____ Data below

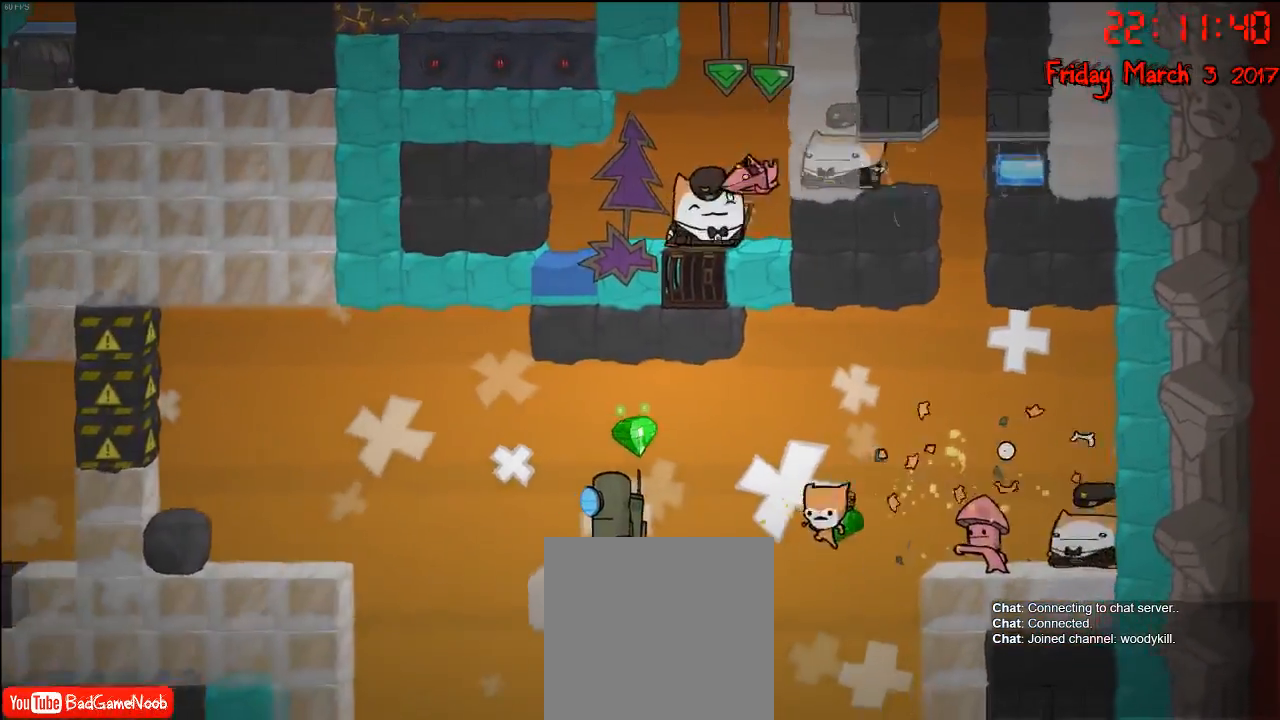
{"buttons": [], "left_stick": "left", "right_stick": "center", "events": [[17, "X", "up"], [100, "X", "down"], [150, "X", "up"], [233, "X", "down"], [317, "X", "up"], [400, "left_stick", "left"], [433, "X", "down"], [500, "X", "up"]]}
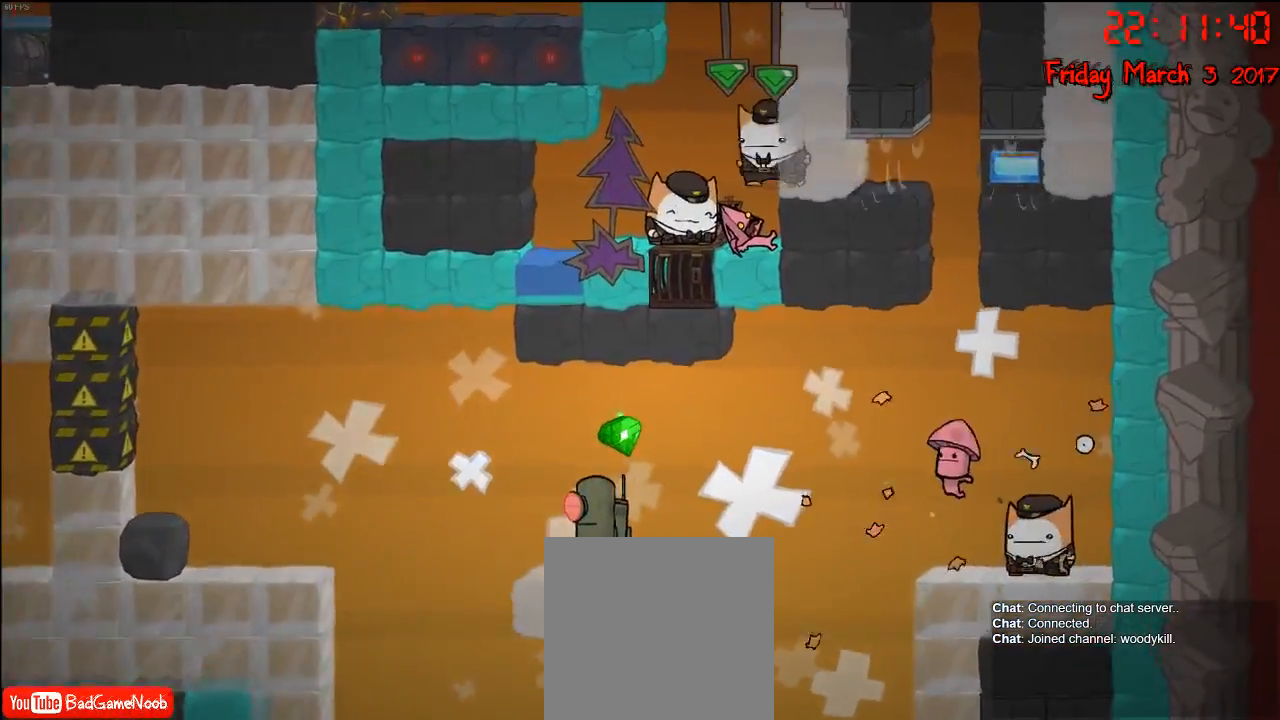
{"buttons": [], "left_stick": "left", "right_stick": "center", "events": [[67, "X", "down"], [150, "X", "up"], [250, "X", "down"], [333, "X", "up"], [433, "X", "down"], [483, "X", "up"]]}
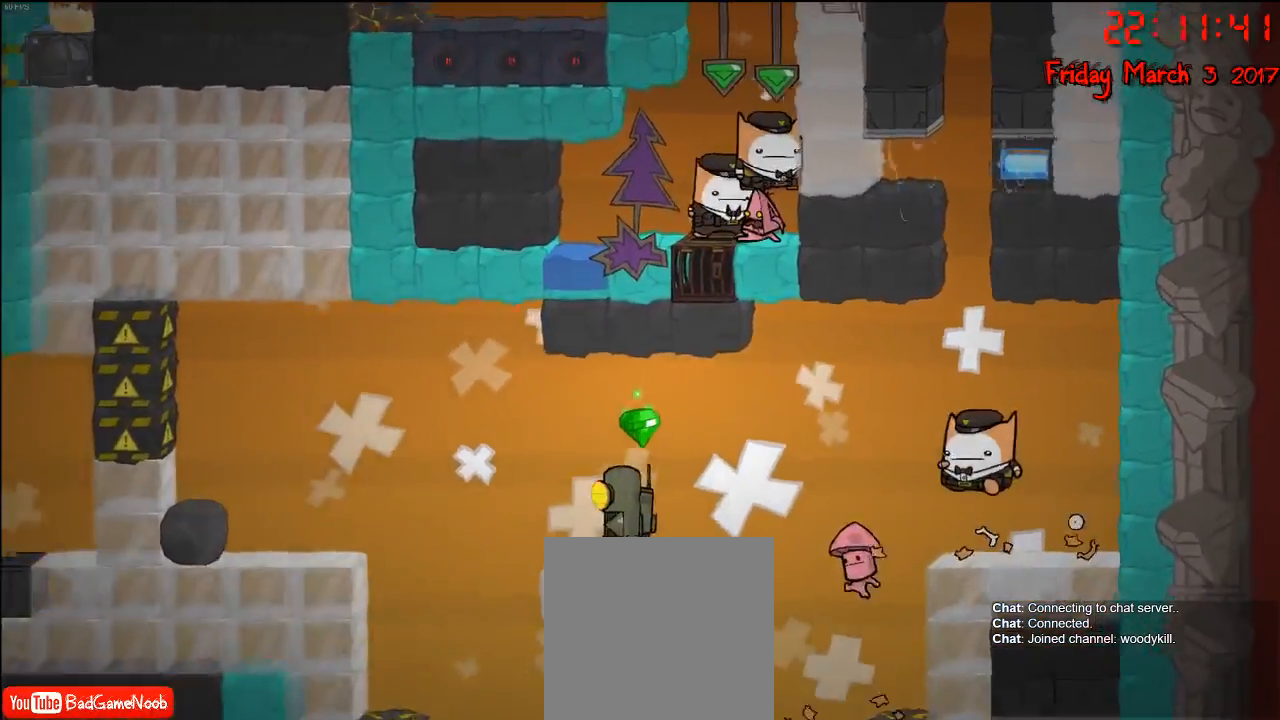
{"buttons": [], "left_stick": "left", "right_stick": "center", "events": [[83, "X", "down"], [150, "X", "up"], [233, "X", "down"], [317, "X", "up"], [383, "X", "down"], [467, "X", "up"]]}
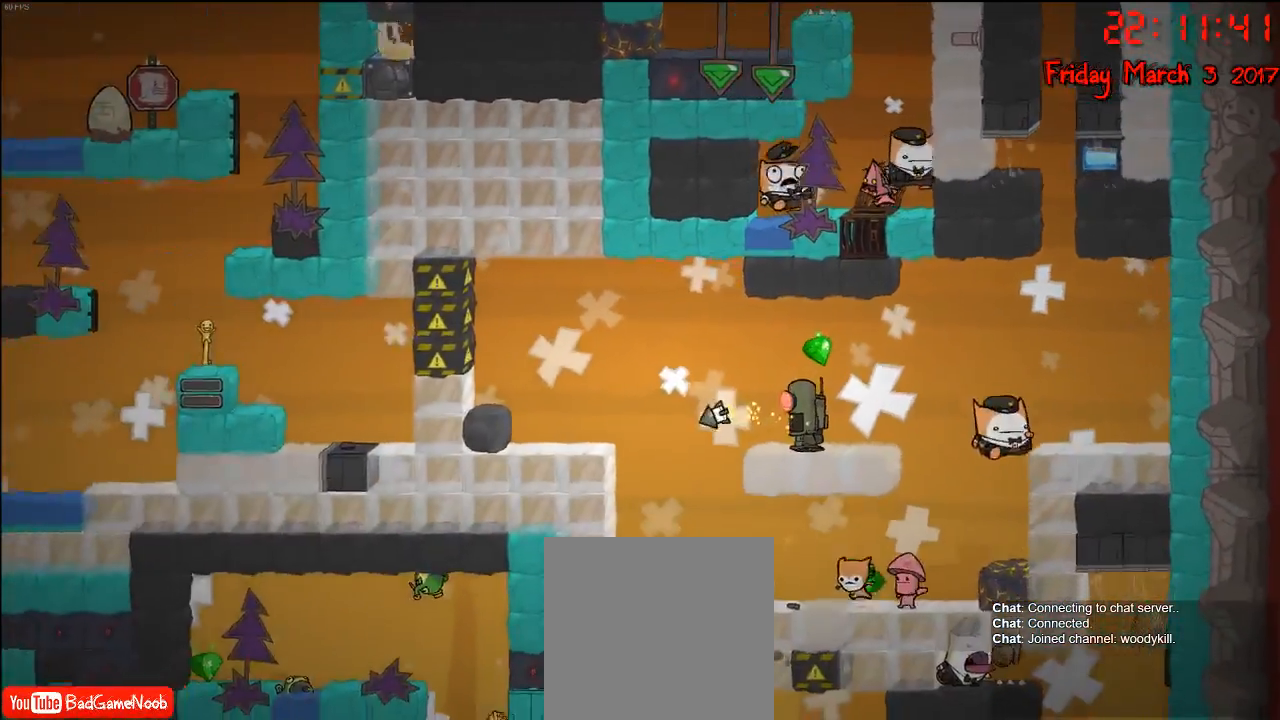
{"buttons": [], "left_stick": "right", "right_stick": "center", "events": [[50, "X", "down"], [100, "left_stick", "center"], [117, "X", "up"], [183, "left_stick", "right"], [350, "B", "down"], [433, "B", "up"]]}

________

### What you need to do
Copy the data word for word, no pictures.

### The completed task
{"buttons": [], "left_stick": "left", "right_stick": "center", "events": [[17, "X", "up"], [100, "X", "down"], [150, "X", "up"], [233, "X", "down"], [317, "X", "up"], [400, "left_stick", "left"], [433, "X", "down"], [500, "X", "up"]]}
{"buttons": [], "left_stick": "left", "right_stick": "center", "events": [[67, "X", "down"], [150, "X", "up"], [250, "X", "down"], [333, "X", "up"], [433, "X", "down"], [483, "X", "up"]]}
{"buttons": [], "left_stick": "left", "right_stick": "center", "events": [[83, "X", "down"], [150, "X", "up"], [233, "X", "down"], [317, "X", "up"], [383, "X", "down"], [467, "X", "up"]]}
{"buttons": [], "left_stick": "right", "right_stick": "center", "events": [[50, "X", "down"], [100, "left_stick", "center"], [117, "X", "up"], [183, "left_stick", "right"], [350, "B", "down"], [433, "B", "up"]]}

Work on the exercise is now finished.